Segment Start: DATASET EXTRACT

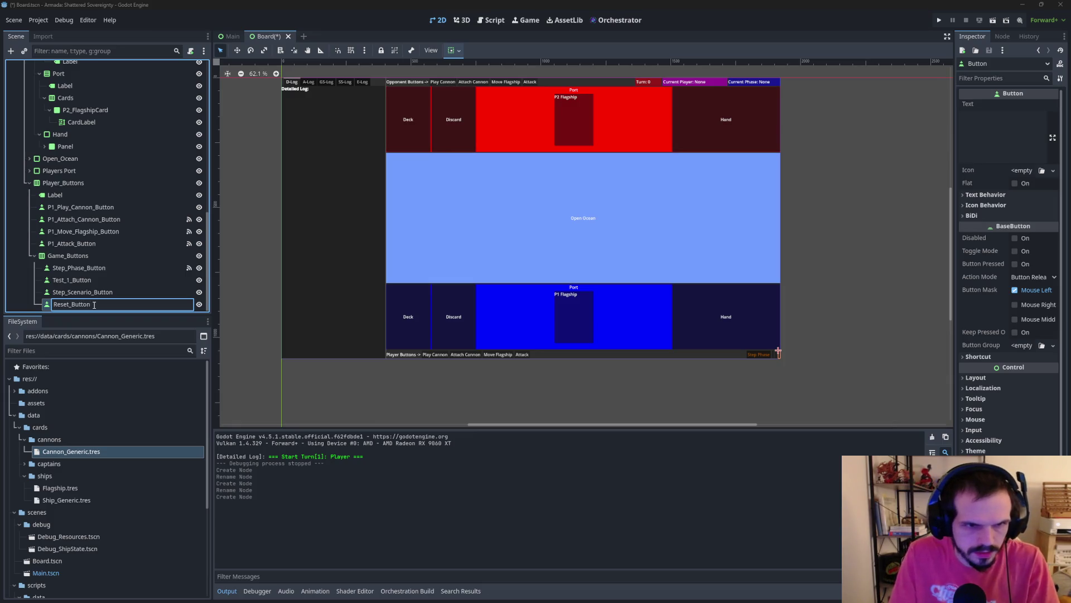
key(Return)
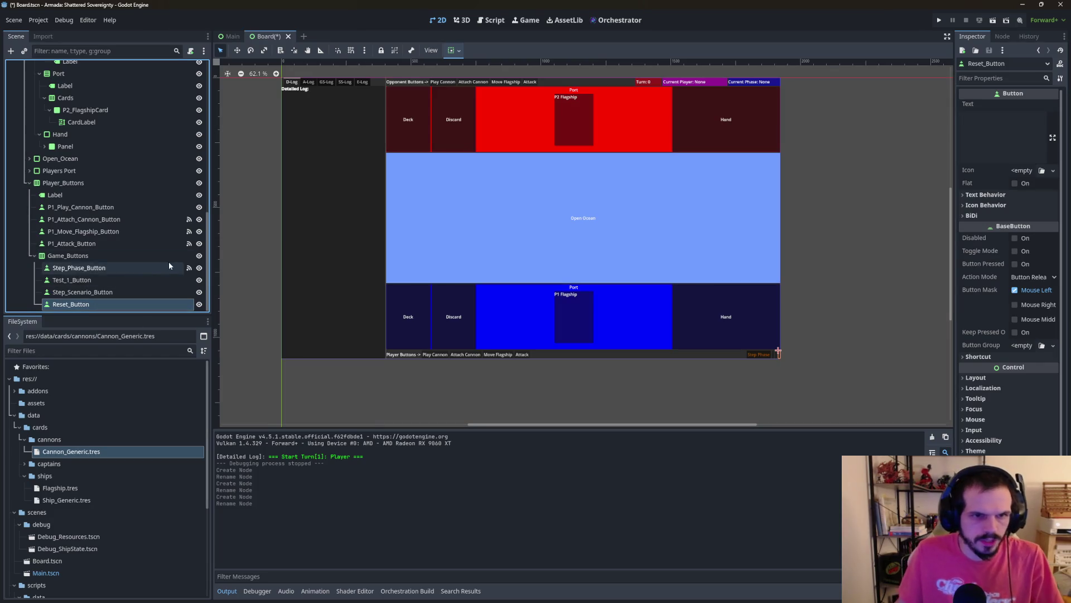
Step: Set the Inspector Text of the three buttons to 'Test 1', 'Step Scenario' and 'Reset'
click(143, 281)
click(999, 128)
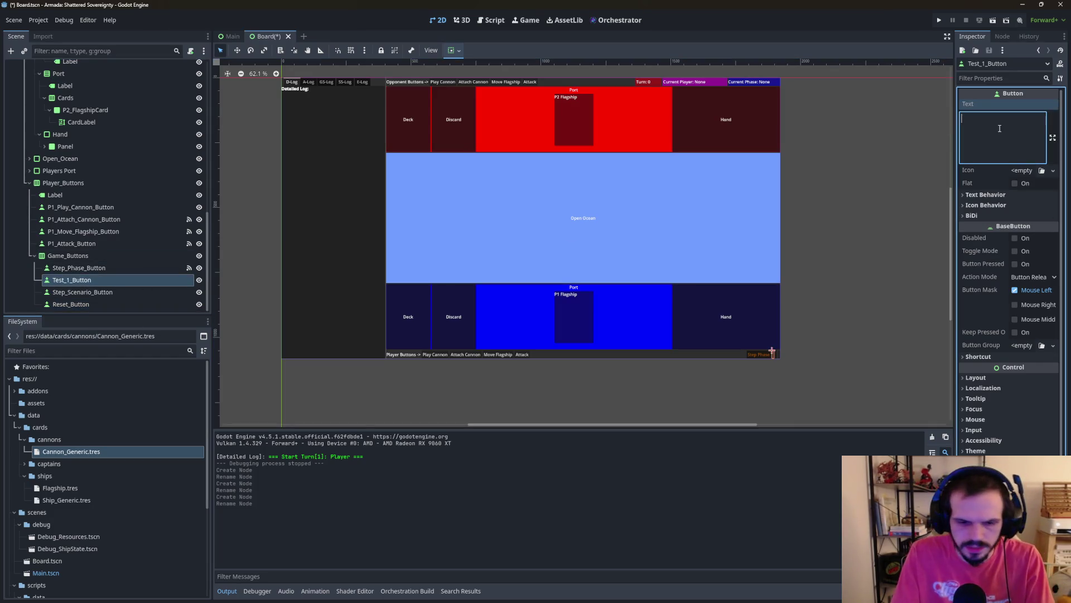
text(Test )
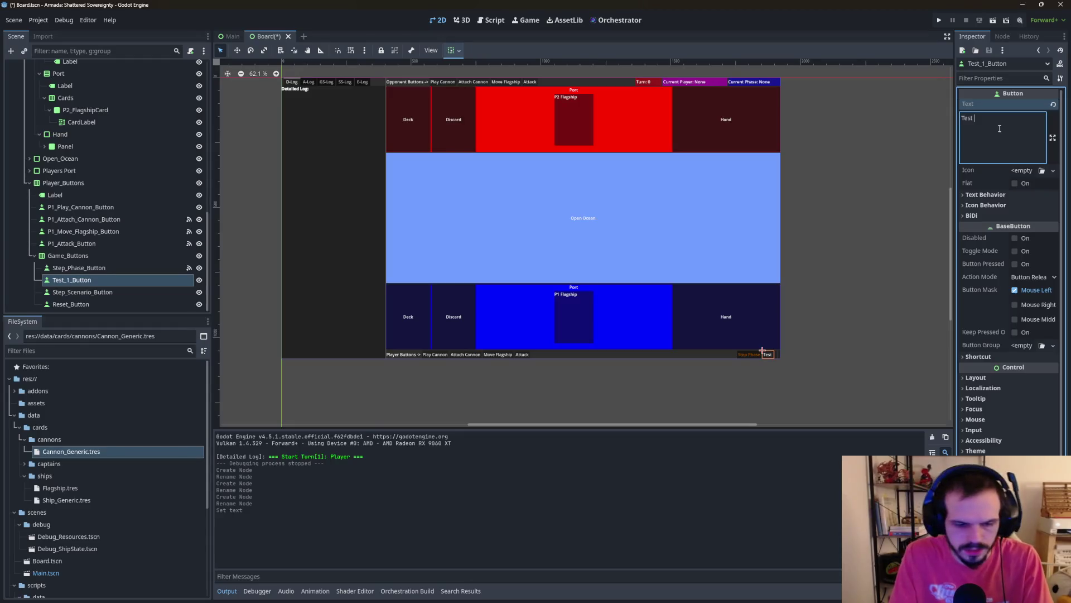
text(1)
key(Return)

Segment End: DATASET EXTRACT

_EXERCISE REQUIREMENTS_.
With the pictures removed, the entries above should be transcribed exactly.

_EXERCISE OUTPUT_.
key(Return)
Step: Set the Inspector Text of the three buttons to 'Test 1', 'Step Scenario' and 'Reset'
click(143, 281)
click(999, 128)
text(Test )
text(1)
key(Return)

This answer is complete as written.